## TRECHO DO DOCUMENTO
Oliveira e cols. (2003) constataram que nas camadas sociais à qual esses jovens pertencem, classe alta e média alta, a cobrança por resultados é intensa. Os jovens parecem cansados de tanto esforço e exigência. Dizer que é só uma preguiça comum à idade (Bock, 2004), é tanto uma análise equivocada como inútil no auxílio às possíveis mudanças. Além disso, é massiva a reclamação por falta de tempo, por ter que se dedicar mais à escola, ir à aula também no período vespertino, realizar provas aos sábados e ter que “abrir mão” de algumas coisas em favor dos estudos. Questiona-se que tempo é esse que a escola está roubando. O tempo de lazer? O tempo de descanso? O que o jovem gostaria de fazer com o tempo que tem?

Essa categoria ainda representa um pedido de apoio nessa fase de inseguranças, quando o sucesso reconhecido é basicamente o acadêmico e pouca atenção parece ser dada às necessidades emocionais, provocando o afastamento de si mesmo, sensação de menos-valia e baixa auto-estima, congelamento das emoções e ênfase exagerada no cumprimento da tarefa, na obtenção de resultados e no desempenho acadêmico (Lowen, 1986).

## INSTRUÇÕES DE TRABALHO
Segundo o trecho do documento, a quais camadas sociais pertencem os jovens mencionados?

## SEÇÃO DE DADOS
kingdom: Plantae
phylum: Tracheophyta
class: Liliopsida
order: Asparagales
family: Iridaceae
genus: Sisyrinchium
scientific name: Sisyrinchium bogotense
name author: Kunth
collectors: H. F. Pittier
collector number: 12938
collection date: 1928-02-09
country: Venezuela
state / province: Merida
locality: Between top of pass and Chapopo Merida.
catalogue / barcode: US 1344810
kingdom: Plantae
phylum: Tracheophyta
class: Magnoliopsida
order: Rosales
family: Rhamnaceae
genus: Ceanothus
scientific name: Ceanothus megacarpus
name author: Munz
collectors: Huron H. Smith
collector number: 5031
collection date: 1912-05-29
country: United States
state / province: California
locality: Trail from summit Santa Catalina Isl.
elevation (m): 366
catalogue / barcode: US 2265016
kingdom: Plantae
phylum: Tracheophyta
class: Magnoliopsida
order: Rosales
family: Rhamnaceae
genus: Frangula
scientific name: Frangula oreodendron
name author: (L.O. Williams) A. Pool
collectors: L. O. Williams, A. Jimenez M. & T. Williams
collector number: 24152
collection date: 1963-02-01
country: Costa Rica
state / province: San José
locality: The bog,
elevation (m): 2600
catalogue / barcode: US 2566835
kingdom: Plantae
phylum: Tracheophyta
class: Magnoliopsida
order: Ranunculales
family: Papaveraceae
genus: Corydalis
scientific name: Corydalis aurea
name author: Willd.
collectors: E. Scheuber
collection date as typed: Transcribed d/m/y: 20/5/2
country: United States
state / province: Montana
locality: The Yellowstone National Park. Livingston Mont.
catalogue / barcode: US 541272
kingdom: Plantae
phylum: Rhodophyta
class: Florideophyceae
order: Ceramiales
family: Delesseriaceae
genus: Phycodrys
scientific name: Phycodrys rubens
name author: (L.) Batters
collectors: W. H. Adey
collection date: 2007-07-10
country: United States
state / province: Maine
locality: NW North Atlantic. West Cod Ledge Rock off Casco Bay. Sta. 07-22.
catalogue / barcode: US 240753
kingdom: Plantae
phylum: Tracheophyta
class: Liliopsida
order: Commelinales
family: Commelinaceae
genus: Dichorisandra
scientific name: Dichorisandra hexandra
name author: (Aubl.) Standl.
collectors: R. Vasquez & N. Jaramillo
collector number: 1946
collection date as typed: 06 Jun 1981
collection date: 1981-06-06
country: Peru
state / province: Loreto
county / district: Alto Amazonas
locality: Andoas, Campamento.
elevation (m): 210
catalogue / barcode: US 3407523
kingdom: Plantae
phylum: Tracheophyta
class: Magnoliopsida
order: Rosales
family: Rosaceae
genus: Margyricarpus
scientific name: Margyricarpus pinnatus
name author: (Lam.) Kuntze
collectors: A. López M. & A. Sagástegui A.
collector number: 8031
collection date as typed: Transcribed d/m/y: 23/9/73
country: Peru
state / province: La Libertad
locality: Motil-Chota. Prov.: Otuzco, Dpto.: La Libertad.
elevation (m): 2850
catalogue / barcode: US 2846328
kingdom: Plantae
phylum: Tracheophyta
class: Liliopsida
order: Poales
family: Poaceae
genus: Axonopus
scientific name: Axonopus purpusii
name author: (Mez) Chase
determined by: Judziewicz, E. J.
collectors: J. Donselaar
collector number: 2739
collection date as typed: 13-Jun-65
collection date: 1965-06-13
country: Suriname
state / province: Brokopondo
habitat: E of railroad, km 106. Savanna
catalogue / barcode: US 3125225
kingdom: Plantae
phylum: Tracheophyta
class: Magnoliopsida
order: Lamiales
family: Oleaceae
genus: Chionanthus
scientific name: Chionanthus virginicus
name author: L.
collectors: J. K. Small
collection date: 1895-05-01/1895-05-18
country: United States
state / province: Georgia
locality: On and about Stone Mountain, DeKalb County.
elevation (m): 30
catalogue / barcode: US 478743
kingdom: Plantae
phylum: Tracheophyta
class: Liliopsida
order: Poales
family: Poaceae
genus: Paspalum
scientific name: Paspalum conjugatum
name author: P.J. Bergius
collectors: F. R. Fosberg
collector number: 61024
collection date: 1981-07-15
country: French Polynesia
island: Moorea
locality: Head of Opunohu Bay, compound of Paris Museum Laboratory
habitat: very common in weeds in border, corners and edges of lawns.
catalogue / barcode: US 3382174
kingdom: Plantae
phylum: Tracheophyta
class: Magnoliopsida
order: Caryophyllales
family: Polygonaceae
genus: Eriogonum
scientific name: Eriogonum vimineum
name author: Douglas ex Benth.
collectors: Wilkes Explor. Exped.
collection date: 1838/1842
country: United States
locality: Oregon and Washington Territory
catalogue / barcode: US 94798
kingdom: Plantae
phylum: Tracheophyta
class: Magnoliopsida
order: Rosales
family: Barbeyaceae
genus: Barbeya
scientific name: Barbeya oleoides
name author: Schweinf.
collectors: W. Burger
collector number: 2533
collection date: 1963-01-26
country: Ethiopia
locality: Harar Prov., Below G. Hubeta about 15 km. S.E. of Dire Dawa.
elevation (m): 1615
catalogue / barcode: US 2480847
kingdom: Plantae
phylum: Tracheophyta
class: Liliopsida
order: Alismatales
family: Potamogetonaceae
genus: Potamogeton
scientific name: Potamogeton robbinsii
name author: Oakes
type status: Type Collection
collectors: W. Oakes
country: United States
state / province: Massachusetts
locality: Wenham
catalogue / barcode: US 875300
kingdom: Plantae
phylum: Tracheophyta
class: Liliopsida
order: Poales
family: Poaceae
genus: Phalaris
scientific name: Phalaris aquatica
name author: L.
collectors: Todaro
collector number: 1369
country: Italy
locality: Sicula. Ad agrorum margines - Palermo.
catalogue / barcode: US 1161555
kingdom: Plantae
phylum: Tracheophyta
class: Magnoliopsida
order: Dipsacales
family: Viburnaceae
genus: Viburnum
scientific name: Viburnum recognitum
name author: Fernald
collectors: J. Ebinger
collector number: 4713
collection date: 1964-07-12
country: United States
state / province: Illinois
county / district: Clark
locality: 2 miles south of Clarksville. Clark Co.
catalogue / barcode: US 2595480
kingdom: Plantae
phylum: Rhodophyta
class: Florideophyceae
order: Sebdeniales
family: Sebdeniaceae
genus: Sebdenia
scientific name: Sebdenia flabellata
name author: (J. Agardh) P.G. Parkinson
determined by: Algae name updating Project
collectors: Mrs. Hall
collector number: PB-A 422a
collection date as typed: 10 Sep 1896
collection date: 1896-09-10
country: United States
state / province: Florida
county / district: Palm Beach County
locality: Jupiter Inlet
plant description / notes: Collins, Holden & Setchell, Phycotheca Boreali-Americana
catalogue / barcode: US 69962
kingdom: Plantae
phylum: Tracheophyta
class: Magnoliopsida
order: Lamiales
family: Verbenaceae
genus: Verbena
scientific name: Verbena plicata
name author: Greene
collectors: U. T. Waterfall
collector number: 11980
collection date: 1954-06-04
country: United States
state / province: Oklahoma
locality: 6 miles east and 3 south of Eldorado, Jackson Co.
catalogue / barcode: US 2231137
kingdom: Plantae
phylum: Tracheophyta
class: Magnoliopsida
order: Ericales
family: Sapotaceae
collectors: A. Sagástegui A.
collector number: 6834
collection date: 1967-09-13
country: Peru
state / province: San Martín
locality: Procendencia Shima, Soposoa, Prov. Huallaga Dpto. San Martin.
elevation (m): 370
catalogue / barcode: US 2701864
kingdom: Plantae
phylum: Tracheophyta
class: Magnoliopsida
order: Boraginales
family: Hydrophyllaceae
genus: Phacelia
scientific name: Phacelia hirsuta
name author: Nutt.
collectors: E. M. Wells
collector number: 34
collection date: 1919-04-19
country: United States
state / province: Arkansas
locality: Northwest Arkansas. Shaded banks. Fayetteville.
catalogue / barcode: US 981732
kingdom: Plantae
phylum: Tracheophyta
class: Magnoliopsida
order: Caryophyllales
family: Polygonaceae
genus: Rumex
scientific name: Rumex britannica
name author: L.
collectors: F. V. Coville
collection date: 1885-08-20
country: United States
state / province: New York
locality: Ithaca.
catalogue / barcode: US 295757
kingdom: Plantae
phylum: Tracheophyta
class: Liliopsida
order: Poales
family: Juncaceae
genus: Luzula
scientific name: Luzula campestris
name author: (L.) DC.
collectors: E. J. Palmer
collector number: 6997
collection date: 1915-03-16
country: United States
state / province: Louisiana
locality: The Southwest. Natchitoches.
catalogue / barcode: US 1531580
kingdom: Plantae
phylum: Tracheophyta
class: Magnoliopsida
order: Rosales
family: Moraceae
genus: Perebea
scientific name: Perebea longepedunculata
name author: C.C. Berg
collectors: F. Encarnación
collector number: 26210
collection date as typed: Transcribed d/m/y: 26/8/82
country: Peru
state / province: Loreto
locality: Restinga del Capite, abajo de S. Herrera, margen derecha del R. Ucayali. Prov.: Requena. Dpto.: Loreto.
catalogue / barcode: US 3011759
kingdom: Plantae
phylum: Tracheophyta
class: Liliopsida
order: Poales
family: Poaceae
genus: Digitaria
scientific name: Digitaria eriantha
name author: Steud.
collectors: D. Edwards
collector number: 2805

## SOLUÇÃO DA TAREFA
Às classes alta e média alta.